• **AIM OF THE EXERCISE**:
Count how many lines of the data below contain the string "задвижек". Reply with only that number.

[Stored dataset items]
* * * * * * * * *
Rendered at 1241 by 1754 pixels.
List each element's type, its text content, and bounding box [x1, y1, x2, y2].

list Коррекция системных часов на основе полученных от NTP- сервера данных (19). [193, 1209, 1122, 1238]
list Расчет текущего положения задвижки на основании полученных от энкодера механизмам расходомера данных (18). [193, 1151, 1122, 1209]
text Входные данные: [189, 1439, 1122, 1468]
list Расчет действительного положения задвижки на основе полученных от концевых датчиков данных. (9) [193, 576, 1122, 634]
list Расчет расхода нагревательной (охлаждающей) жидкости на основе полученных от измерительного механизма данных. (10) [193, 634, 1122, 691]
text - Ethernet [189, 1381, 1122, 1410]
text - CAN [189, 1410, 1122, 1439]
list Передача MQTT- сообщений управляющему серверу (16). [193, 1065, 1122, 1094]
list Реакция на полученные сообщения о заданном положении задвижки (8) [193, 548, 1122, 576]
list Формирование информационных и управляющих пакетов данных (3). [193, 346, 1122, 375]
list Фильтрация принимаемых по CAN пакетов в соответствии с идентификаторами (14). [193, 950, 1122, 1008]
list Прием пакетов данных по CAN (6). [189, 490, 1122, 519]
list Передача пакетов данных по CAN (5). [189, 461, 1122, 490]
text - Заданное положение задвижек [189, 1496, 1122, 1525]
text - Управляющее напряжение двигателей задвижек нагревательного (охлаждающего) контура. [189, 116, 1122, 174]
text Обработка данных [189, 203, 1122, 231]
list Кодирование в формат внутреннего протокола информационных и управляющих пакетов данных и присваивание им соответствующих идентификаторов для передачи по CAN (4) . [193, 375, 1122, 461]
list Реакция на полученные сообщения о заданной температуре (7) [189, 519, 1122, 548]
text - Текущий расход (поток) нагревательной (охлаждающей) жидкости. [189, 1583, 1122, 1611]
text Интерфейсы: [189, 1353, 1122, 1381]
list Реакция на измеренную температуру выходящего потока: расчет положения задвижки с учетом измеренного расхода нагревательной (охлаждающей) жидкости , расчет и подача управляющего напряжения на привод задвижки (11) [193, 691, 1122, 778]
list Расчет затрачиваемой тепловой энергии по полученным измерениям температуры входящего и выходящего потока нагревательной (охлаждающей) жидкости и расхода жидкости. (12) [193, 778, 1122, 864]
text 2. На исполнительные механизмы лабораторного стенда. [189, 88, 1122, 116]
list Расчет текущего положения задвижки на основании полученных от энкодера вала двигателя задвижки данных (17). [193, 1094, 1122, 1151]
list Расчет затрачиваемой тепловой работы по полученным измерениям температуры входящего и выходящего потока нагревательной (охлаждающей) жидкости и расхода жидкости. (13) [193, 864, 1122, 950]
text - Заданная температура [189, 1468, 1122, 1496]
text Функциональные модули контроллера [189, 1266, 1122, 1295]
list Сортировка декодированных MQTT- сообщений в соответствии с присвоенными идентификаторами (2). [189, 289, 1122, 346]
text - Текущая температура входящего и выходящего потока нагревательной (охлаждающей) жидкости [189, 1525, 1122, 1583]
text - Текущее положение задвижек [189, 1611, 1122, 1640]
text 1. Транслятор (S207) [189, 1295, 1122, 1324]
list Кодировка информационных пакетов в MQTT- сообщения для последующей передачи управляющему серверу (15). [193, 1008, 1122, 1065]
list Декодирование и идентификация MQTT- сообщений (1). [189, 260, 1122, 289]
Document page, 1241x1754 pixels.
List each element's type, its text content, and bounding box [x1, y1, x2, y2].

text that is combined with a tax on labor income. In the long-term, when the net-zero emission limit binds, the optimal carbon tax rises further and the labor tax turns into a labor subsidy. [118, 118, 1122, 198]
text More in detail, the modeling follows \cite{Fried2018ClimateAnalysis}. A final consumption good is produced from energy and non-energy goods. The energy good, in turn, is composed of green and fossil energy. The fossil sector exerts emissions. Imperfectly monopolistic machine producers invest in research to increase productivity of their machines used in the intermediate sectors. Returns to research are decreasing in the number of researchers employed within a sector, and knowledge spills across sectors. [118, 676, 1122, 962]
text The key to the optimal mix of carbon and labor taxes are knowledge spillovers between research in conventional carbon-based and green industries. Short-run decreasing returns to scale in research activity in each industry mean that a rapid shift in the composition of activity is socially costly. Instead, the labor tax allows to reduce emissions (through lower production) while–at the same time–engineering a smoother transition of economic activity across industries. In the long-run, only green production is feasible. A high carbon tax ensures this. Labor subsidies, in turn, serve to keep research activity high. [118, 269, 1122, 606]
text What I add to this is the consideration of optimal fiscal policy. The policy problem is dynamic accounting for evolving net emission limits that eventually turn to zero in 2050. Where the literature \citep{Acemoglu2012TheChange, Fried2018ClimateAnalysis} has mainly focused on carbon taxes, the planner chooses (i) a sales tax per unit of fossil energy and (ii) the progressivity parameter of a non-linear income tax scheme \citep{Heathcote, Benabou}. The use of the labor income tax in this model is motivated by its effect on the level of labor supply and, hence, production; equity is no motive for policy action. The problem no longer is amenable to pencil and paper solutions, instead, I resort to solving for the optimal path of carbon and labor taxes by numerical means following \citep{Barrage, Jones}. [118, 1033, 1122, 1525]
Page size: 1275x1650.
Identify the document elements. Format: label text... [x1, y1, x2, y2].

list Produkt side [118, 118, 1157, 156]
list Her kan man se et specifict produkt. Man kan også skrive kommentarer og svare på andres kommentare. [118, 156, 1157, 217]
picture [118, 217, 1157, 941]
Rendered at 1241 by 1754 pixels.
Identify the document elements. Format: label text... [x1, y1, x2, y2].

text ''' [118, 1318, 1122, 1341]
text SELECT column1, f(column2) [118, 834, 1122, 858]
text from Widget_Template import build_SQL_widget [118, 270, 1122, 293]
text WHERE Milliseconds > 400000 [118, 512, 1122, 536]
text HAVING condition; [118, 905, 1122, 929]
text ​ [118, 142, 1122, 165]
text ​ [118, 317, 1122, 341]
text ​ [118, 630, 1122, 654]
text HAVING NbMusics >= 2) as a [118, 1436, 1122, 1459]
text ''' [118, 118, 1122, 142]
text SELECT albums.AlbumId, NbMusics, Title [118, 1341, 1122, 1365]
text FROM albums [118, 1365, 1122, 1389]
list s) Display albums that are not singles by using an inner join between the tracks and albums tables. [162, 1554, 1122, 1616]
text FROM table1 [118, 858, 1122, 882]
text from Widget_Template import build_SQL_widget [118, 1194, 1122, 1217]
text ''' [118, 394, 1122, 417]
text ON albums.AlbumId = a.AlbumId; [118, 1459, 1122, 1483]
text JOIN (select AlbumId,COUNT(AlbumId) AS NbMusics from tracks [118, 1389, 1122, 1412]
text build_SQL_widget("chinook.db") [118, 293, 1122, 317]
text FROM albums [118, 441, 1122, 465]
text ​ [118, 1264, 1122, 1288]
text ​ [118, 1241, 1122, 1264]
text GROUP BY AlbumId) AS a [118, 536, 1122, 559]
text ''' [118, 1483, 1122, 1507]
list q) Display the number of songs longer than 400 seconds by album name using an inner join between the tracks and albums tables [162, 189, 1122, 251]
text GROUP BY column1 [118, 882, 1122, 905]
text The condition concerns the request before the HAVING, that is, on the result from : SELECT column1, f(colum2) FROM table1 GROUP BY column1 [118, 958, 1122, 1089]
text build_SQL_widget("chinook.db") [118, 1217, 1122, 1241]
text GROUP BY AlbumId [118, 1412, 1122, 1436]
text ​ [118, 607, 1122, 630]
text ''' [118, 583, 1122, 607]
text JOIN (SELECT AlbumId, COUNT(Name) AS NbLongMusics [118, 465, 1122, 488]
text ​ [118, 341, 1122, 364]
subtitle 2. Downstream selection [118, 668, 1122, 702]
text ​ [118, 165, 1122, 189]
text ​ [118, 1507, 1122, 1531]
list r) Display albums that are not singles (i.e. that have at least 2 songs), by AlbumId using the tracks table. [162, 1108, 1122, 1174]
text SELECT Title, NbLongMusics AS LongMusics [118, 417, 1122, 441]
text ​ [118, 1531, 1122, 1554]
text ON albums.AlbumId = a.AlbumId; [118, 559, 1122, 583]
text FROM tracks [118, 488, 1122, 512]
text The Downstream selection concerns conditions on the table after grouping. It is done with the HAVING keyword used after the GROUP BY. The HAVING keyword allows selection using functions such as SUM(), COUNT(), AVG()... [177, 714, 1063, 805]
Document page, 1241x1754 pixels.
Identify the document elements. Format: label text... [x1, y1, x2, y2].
* * * * * * * * *
• **WRITTEN SOLUTION**:
3